====== Given data ======

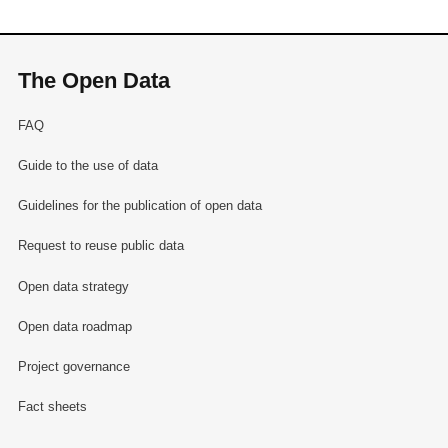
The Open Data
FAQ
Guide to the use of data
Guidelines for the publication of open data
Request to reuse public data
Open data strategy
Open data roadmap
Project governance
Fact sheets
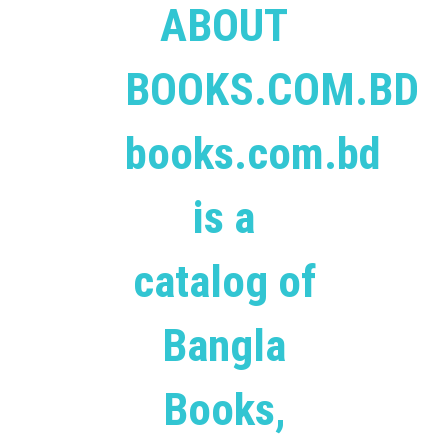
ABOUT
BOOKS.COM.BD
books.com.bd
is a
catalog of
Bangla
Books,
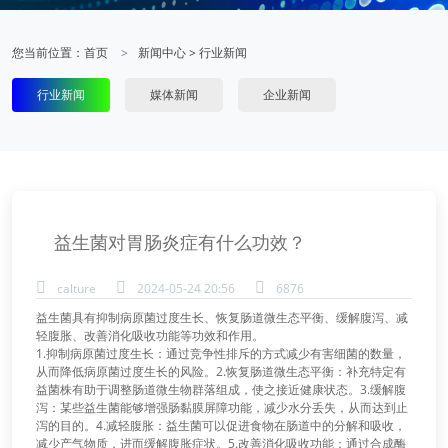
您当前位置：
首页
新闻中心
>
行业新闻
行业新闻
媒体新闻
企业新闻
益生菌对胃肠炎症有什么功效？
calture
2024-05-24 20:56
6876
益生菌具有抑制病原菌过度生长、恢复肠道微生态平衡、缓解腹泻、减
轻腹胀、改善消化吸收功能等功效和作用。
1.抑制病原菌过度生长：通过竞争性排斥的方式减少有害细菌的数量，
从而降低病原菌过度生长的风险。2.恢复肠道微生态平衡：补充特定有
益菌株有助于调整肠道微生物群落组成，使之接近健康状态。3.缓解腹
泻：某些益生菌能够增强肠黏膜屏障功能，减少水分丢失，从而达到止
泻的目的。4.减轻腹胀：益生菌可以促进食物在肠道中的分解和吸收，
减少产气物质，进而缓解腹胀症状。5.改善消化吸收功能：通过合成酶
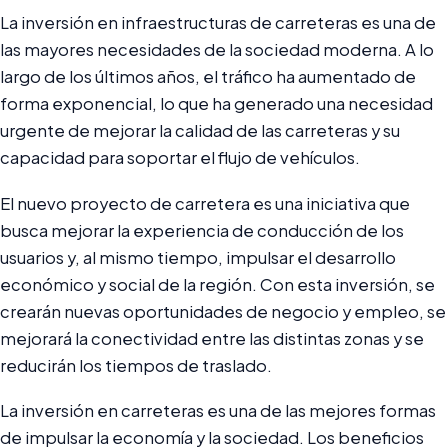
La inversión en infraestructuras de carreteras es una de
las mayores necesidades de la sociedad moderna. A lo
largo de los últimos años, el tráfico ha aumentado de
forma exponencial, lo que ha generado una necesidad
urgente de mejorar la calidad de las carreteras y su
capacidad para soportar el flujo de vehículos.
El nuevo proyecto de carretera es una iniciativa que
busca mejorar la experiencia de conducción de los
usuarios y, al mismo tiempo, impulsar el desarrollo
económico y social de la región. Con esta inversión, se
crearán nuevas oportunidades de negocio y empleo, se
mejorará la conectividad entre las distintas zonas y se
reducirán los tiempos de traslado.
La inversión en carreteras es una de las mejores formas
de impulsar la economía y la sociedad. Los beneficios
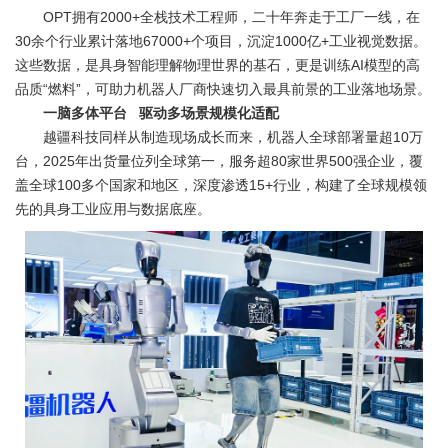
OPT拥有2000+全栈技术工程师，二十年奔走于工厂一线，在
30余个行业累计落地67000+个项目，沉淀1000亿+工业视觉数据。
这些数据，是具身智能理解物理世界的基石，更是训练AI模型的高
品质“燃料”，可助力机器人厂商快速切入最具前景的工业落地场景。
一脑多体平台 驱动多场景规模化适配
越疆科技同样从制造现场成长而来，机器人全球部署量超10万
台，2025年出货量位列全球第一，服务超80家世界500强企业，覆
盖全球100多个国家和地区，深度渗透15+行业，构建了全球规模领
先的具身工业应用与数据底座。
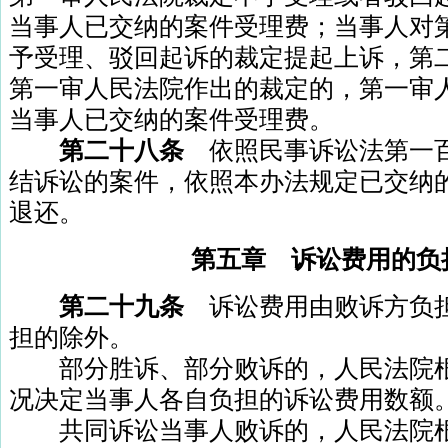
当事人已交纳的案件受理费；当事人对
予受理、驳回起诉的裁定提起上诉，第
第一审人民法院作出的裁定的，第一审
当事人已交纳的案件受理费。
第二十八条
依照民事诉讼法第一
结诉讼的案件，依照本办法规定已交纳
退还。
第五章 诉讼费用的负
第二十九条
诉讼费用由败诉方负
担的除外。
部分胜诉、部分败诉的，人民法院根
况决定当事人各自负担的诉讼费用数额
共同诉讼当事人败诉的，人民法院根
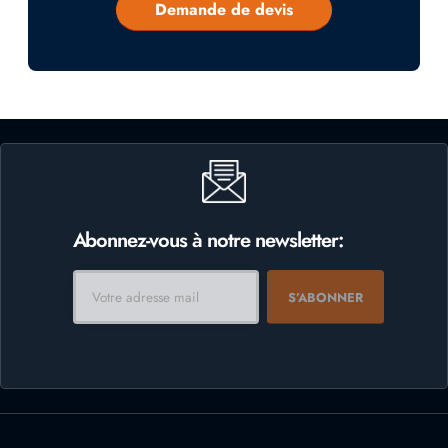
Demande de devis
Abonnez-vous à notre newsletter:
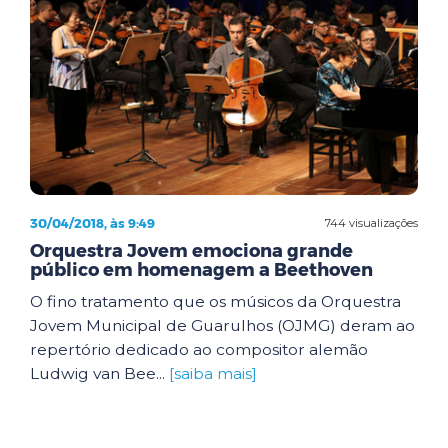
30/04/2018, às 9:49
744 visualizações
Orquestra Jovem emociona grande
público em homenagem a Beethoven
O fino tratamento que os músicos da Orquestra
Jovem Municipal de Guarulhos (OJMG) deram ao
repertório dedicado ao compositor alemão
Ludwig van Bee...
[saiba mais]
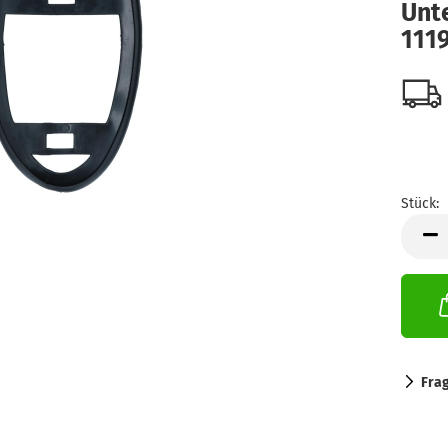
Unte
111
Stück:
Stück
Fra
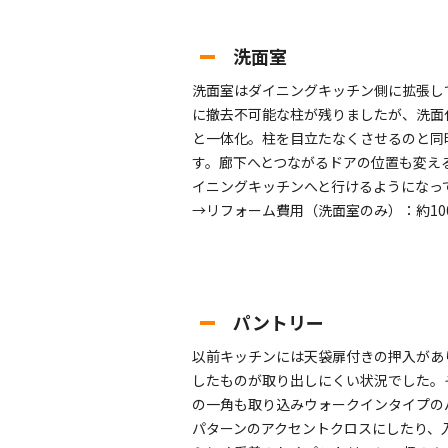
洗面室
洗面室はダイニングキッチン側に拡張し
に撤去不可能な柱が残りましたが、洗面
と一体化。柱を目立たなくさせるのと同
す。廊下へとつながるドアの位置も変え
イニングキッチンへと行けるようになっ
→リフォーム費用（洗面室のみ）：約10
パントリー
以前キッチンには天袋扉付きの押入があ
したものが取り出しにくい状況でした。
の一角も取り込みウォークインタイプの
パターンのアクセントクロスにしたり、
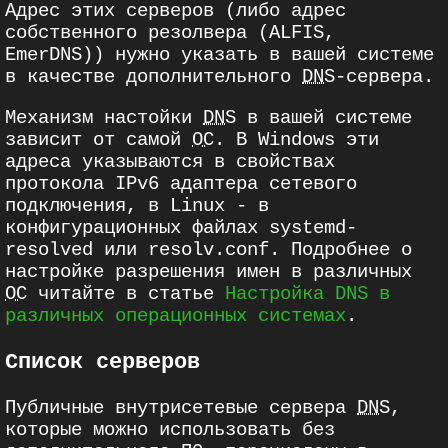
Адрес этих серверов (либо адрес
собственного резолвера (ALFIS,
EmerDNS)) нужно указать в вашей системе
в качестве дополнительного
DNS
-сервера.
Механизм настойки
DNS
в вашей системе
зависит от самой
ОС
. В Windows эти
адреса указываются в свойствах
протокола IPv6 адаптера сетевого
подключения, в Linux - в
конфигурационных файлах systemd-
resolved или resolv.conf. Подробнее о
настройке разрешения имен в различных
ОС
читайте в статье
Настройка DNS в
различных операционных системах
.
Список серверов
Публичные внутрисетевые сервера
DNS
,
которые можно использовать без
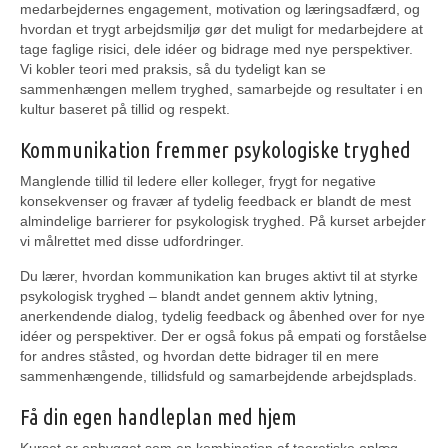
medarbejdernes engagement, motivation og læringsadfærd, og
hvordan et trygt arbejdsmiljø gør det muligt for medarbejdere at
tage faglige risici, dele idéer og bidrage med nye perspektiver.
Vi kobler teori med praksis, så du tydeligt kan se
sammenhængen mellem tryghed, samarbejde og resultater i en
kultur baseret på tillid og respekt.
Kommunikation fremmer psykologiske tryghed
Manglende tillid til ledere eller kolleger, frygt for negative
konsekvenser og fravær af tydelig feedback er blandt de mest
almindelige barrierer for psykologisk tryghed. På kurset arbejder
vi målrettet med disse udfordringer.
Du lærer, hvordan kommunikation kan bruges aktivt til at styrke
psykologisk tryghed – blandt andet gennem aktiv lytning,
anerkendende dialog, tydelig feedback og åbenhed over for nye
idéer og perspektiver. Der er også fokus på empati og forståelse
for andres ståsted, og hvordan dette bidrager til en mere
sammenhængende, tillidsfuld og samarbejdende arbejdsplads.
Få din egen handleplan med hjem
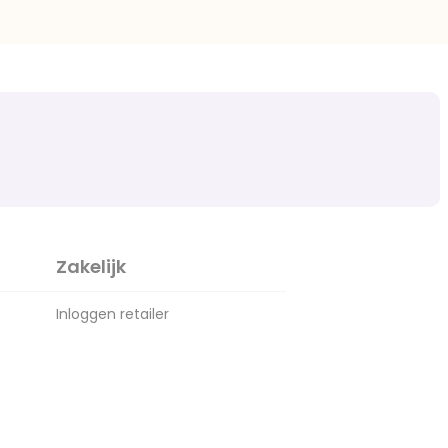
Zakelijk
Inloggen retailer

======

Exercise aim
Repeat the data above exactly, images excluded.

Solution to this exercise
The Open Data
FAQ
Guide to the use of data
Guidelines for the publication of open data
Request to reuse public data
Open data strategy
Open data roadmap
Project governance
Fact sheets
ABOUT
BOOKS.COM.BD
books.com.bd
is a
catalog of
Bangla
Books,
您当前位置：
首页
新闻中心
>
行业新闻
行业新闻
媒体新闻
企业新闻
益生菌对胃肠炎症有什么功效？
calture
2024-05-24 20:56
6876
益生菌具有抑制病原菌过度生长、恢复肠道微生态平衡、缓解腹泻、减
轻腹胀、改善消化吸收功能等功效和作用。
1.抑制病原菌过度生长：通过竞争性排斥的方式减少有害细菌的数量，
从而降低病原菌过度生长的风险。2.恢复肠道微生态平衡：补充特定有
益菌株有助于调整肠道微生物群落组成，使之接近健康状态。3.缓解腹
泻：某些益生菌能够增强肠黏膜屏障功能，减少水分丢失，从而达到止
泻的目的。4.减轻腹胀：益生菌可以促进食物在肠道中的分解和吸收，
减少产气物质，进而缓解腹胀症状。5.改善消化吸收功能：通过合成酶
La inversión en infraestructuras de carreteras es una de
las mayores necesidades de la sociedad moderna. A lo
largo de los últimos años, el tráfico ha aumentado de
forma exponencial, lo que ha generado una necesidad
urgente de mejorar la calidad de las carreteras y su
capacidad para soportar el flujo de vehículos.
El nuevo proyecto de carretera es una iniciativa que
busca mejorar la experiencia de conducción de los
usuarios y, al mismo tiempo, impulsar el desarrollo
económico y social de la región. Con esta inversión, se
crearán nuevas oportunidades de negocio y empleo, se
mejorará la conectividad entre las distintas zonas y se
reducirán los tiempos de traslado.
La inversión en carreteras es una de las mejores formas
de impulsar la economía y la sociedad. Los beneficios
OPT拥有2000+全栈技术工程师，二十年奔走于工厂一线，在
30余个行业累计落地67000+个项目，沉淀1000亿+工业视觉数据。
这些数据，是具身智能理解物理世界的基石，更是训练AI模型的高
品质“燃料”，可助力机器人厂商快速切入最具前景的工业落地场景。
一脑多体平台 驱动多场景规模化适配
越疆科技同样从制造现场成长而来，机器人全球部署量超10万
台，2025年出货量位列全球第一，服务超80家世界500强企业，覆
盖全球100多个国家和地区，深度渗透15+行业，构建了全球规模领
先的具身工业应用与数据底座。
当事人已交纳的案件受理费；当事人对
予受理、驳回起诉的裁定提起上诉，第
第一审人民法院作出的裁定的，第一审
当事人已交纳的案件受理费。
第二十八条
依照民事诉讼法第一
结诉讼的案件，依照本办法规定已交纳
退还。
第五章 诉讼费用的负
第二十九条
诉讼费用由败诉方负
担的除外。
部分胜诉、部分败诉的，人民法院根
况决定当事人各自负担的诉讼费用数额
共同诉讼当事人败诉的，人民法院根
Demande de devis
Abonnez-vous à notre newsletter:
30/04/2018, às 9:49
744 visualizações
Orquestra Jovem emociona grande
público em homenagem a Beethoven
O fino tratamento que os músicos da Orquestra
Jovem Municipal de Guarulhos (OJMG) deram ao
repertório dedicado ao compositor alemão
Ludwig van Bee...
[saiba mais]
Unte
111
Stück:
Stück
Fra
洗面室
洗面室はダイニングキッチン側に拡張し
に撤去不可能な柱が残りましたが、洗面
と一体化。柱を目立たなくさせるのと同
す。廊下へとつながるドアの位置も変え
イニングキッチンへと行けるようになっ
→リフォーム費用（洗面室のみ）：約10
パントリー
以前キッチンには天袋扉付きの押入があ
したものが取り出しにくい状況でした。
の一角も取り込みウォークインタイプの
パターンのアクセントクロスにしたり、
Адрес этих серверов (либо адрес
собственного резолвера (ALFIS,
EmerDNS)) нужно указать в вашей системе
в качестве дополнительного
DNS
-сервера.
Механизм настойки
DNS
в вашей системе
зависит от самой
ОС
. В Windows эти
адреса указываются в свойствах
протокола IPv6 адаптера сетевого
подключения, в Linux - в
конфигурационных файлах systemd-
resolved или resolv.conf. Подробнее о
настройке разрешения имен в различных
ОС
читайте в статье
Настройка DNS в
различных операционных системах
.
Список серверов
Публичные внутрисетевые сервера
DNS
,
которые можно использовать без
medarbejdernes engagement, motivation og læringsadfærd, og
hvordan et trygt arbejdsmiljø gør det muligt for medarbejdere at
tage faglige risici, dele idéer og bidrage med nye perspektiver.
Vi kobler teori med praksis, så du tydeligt kan se
sammenhængen mellem tryghed, samarbejde og resultater i en
kultur baseret på tillid og respekt.
Kommunikation fremmer psykologiske tryghed
Manglende tillid til ledere eller kolleger, frygt for negative
konsekvenser og fravær af tydelig feedback er blandt de mest
almindelige barrierer for psykologisk tryghed. På kurset arbejder
vi målrettet med disse udfordringer.
Du lærer, hvordan kommunikation kan bruges aktivt til at styrke
psykologisk tryghed – blandt andet gennem aktiv lytning,
anerkendende dialog, tydelig feedback og åbenhed over for nye
idéer og perspektiver. Der er også fokus på empati og forståelse
for andres ståsted, og hvordan dette bidrager til en mere
sammenhængende, tillidsfuld og samarbejdende arbejdsplads.
Få din egen handleplan med hjem
Zakelijk
Inloggen retailer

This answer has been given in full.